Figure 13.—A, Elevation of protection around a stovepipe passing through a frame partition; B, sectional view.
Figure 14.—Method of insulating wood floor joists and baseboard at a chimney with 4-inch walls. A single header is used as it is less than 4 feet long.
Insulation
No wood should be in contact with a chimney. Leave a space of 2 inches between the outside face of a chimney and all wooden beams or joists except when 8 inches of masonry is used outside flue lining, in which case the framing may be within one-half inch of the chimney masonry. The space between the floor framing and the chimney may be filled with porous, nonmetallic, incombustible material, such as loose cinders. Brickwork, mortar, and concrete are not suitable. Place the filling before the floor is laid, as it not only forms a fire stop but prevents accumulation of shavings or other combustible material. Subflooring may be laid within one-half inch of the masonry. Baseboards, when fastened to plaster that is directly in contact with the wall of a chimney, can be protected by a layer of fireproof material, such as asbestos, at least one-eighth of an inch thick between the woodwork and the plaster ([fig. 14]).
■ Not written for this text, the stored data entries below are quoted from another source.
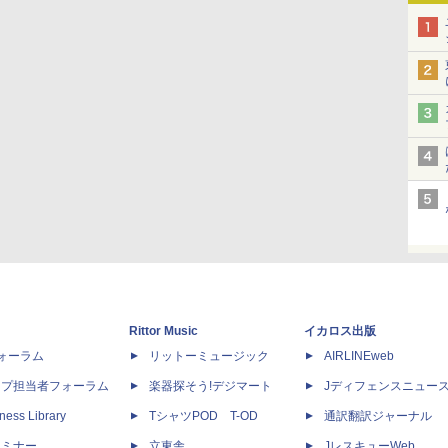
Rittor Music
イカロス出版
dフォーラム
リットーミュージック
AIRLINEweb
ップ担当者フォーラム
楽器探そう!デジマート
Jディフェンスニュー
ness Library
TシャツPOD T-OD
通訳翻訳ジャーナル
セミナー
立東舎
JレスキューWeb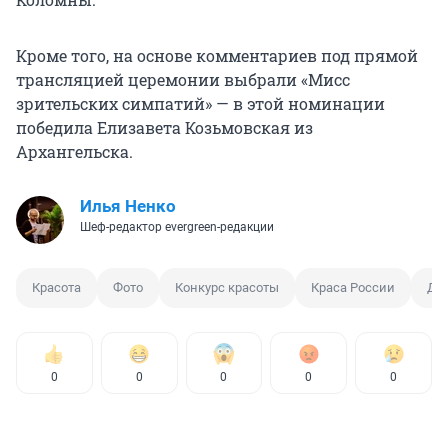
Кроме того, на основе комментариев под прямой
трансляцией церемонии выбрали «Мисс
зрительских симпатий» — в этой номинации
победила Елизавета Козьмовская из
Архангельска.
Илья Ненко
Шеф-редактор evergreen-редакции
Красота
Фото
Конкурс красоты
Краса России
Де
0
0
0
0
0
Wooden studding, furring, or lathing should not be placed against a chimney but set back, as indicated in [figure 9]; or the plaster may be applied directly to the masonry or to metal lath laid over the masonry. The former is the better method, as settlement will not crack the plaster. It is recommended that a coat of cement plaster be applied directly upon the outside surfaces of masonry chimneys that are to be incased by a wooden partition or other combustible construction. Metal lath, lapped 6 inches on the masonry, at the intersection of chimneys with partitions prevents corner cracks. (See plan in [fig. 34].)